Votes, Suffrage & Reform
7 September 2018 to 2 December 2018
Weston Gallery, Nottingham University

The year 2018 marks the centenary of the first UK general election in which some women were entitled to vote.

We celebrate that fact by looking back at some memorable elections and exploring how electioneering has changed over the years.

Weston Gallery 
DH Lawrence Pavilion 
Lakeside Arts Centre
University Park 

Box Office : 0115 846 7777  

Opening times:

Tuesday to Friday 11am - 4pm

Saturday and Sunday 12 noon - 4pm

Closed Mondays

Admission free.

A series of talks and events will be held to accompany the exhibition. Places are limited so please book your tickets with the Box Office on 0115 8467777. See the exhibition page at Lakeside Arts Centre for further details

Lunchtime Talks

Djanogly Theatre

All talks are 1.00 pm to 2.00 pm, and are free to attend.

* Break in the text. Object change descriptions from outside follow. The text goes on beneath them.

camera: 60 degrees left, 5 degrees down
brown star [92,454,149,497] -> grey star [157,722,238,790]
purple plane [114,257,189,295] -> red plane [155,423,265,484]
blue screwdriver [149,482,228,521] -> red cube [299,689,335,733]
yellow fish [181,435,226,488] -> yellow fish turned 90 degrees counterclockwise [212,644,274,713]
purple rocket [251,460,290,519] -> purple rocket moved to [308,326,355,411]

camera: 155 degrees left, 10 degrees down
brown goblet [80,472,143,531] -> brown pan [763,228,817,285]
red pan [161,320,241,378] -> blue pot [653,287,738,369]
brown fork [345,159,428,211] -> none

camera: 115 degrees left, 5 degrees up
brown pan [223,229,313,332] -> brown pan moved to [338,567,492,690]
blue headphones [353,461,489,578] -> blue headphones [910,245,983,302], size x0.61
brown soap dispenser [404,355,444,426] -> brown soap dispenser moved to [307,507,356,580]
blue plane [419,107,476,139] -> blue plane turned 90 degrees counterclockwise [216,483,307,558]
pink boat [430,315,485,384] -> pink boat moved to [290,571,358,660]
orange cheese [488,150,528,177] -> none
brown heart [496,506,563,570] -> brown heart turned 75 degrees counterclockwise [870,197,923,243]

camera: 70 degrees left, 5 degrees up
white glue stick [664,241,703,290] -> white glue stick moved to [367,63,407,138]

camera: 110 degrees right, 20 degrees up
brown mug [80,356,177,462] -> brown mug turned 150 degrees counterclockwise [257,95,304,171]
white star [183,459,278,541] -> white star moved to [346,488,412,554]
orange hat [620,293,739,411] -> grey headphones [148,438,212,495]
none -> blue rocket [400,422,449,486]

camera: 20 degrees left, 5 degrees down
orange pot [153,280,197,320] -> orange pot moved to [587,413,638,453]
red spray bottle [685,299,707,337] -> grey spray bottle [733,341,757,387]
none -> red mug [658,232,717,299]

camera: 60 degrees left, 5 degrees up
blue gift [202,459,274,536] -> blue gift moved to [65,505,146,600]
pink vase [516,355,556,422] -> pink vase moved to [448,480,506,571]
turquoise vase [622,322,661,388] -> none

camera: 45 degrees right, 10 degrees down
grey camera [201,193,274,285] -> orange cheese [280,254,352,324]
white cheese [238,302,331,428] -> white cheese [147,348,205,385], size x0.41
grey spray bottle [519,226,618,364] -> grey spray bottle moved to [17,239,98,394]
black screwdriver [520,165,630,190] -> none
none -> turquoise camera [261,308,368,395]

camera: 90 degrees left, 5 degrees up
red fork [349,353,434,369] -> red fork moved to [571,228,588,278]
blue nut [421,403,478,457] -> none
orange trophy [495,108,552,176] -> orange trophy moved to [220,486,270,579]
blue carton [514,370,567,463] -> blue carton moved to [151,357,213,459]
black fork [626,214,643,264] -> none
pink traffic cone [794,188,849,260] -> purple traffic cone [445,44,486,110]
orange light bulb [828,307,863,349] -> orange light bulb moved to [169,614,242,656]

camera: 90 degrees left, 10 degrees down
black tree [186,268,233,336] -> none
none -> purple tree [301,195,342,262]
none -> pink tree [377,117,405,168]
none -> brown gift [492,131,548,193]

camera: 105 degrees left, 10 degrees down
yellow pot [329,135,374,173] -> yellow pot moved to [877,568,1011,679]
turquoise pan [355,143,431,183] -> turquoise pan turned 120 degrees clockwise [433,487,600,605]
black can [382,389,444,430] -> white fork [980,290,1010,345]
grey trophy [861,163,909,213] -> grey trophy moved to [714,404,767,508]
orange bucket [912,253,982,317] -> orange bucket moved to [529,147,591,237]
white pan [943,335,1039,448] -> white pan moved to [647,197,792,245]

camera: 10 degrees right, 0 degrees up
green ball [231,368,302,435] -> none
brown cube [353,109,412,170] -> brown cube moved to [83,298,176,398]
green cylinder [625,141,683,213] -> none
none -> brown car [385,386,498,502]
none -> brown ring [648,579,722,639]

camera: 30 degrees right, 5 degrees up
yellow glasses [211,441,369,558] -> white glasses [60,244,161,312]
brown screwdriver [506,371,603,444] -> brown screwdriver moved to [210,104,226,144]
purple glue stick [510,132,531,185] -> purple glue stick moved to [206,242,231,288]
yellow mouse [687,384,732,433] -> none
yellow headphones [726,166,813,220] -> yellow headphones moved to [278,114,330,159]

A Great Electioneer and his Motives Reconsidered: The 4th Duke of Newcastle

Thursday 27 September

The 'Great' Reform Act of 1832 attempted a transformation in the system of parliamentary representation. In what ways did those who opposed the act interpret these changes and feel its consequences? Richard Gaunt, Associate Professor in History at the University of Nottingham, studies a notorious local 'boroughmonger' to see different perspectives from those usually advanced in the history books.

Women’s Suffrage up to 1928

Wednesday 24 October

Val Wood of the Nottingham Women’s History Group considers the impact of the franchise for the women of Nottingham in terms of women’s political representation and suffrage activism in the city from 1918 to 1928. Val refers to the first women councillors and discusses the possible reasons why it took so long to return a female member of Parliament.

New Dawn? The 1997 general election

Wednesday 21 November

1997 represented a dramatic turnaround for a party out of office since 1979. Some say that to win, Blair transformed Labour out of all recognition. Others counter that the party had no alternative but to become ‘New Labour’ and that under Blair it remained true to its historic mission of making society fairer. This talk by Steven Fielding, Professor of Political History at the University of Nottingham, reflects on some of the issues raised by the election, many of which remain relevant today.